Science Links Ocean Warming to Gulf of Maine Cod Fishery Collapse
The Gulf of Maine has been hit with a double whammy – declining Atlantic cod stocks and ocean warming – and a new study published Thursday in Science definitively links the two. The paper is already receiving headlines (The Boston Globe; Associated Press) and has major implications for how we manage our fisheries.
In their paper, Gulf of Maine Research Institute (GMRI) scientists comment that “the Gulf of Maine cod stock has been chronically overfished…Despite [progressively stronger management] efforts, including a 73% cut in quotas in 2013, spawning stock biomass continued to decline.”
From 1982-2013, Gulf of Maine sea surface temperatures rose three times faster than the global mean rate, and between 2004 and 2013, the Gulf of Maine warmed faster than 99.9% of the world’s ocean. Over this time period, the scientists report, “The Gulf of Maine experienced decadal warming that few marine ecosystems have encountered.”
The researchers fit current Gulf of Maine cod population assessments with stock-recruit models that did and did not account for temperature effects. The models suggested that higher temperatures resulted in increased mortality of juvenile cod and age-4 cod (those reaching maturity), increased metabolic costs, and below average weight-at age. In other words, in the face of climate change, Atlantic cod has a “lower probability of survival.”
GMRI uses these conclusions to explain why Gulf of Maine cod stocks continue to decline even when fishermen do not exceed their quotas:
“During warm years, fewer fish are available for the fishery. Not accounting for this effect leads to quotas that are too high.
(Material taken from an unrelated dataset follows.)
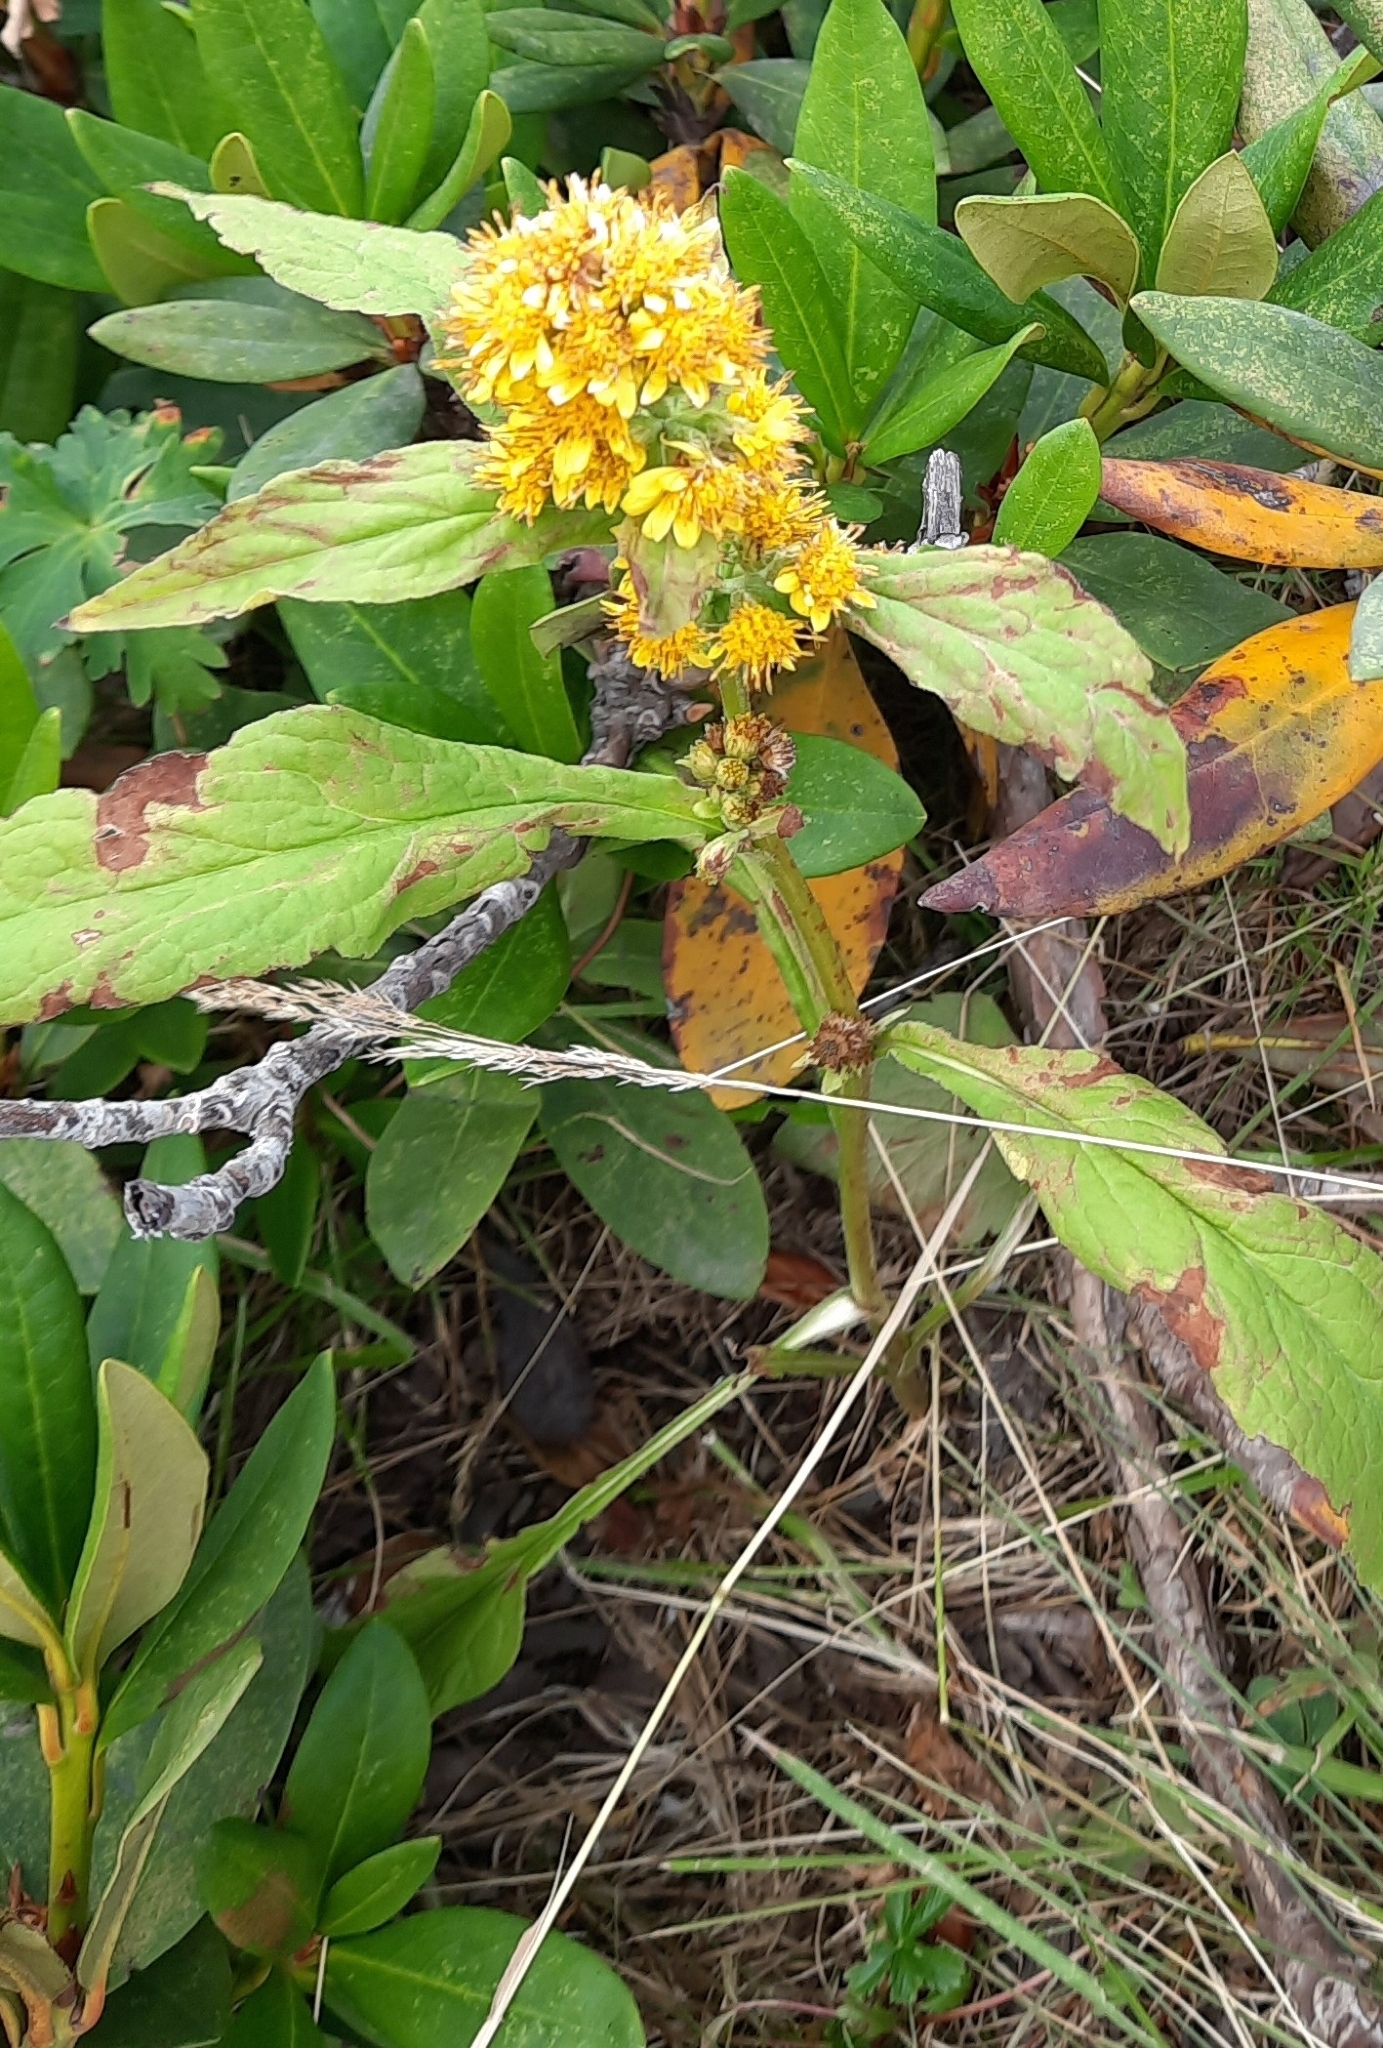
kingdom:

The resulting fishing mortality rate was thus above the intended levels, contributing to overfishing even though catches were within prescribed limits.”
Essentially, management that did not account for temperature trends, accompanied with socioeconomic adjustments in the fishery, led to the downfall of cod. “Ignoring the influence of temperature produces recruitment estimates that are on average 100% and up to 360% higher than if temperature is included,” the study reports. “The failure to consider temperature impacts on Gulf of Maine cod recruitment created unrealistic expectations of how large this stock can be and how quickly it can rebuild.”
The study does outline three possible rebuilding scenarios under different temperatures (cool, warm, and hot), and Atlantic cod might not be completely doomed. All three scenarios, however, assume that fishing mortality is zero.
Ultimately, the scientists say, “how quickly this fishery rebuilds no depends arguably as much on temperature as it does on fishing.”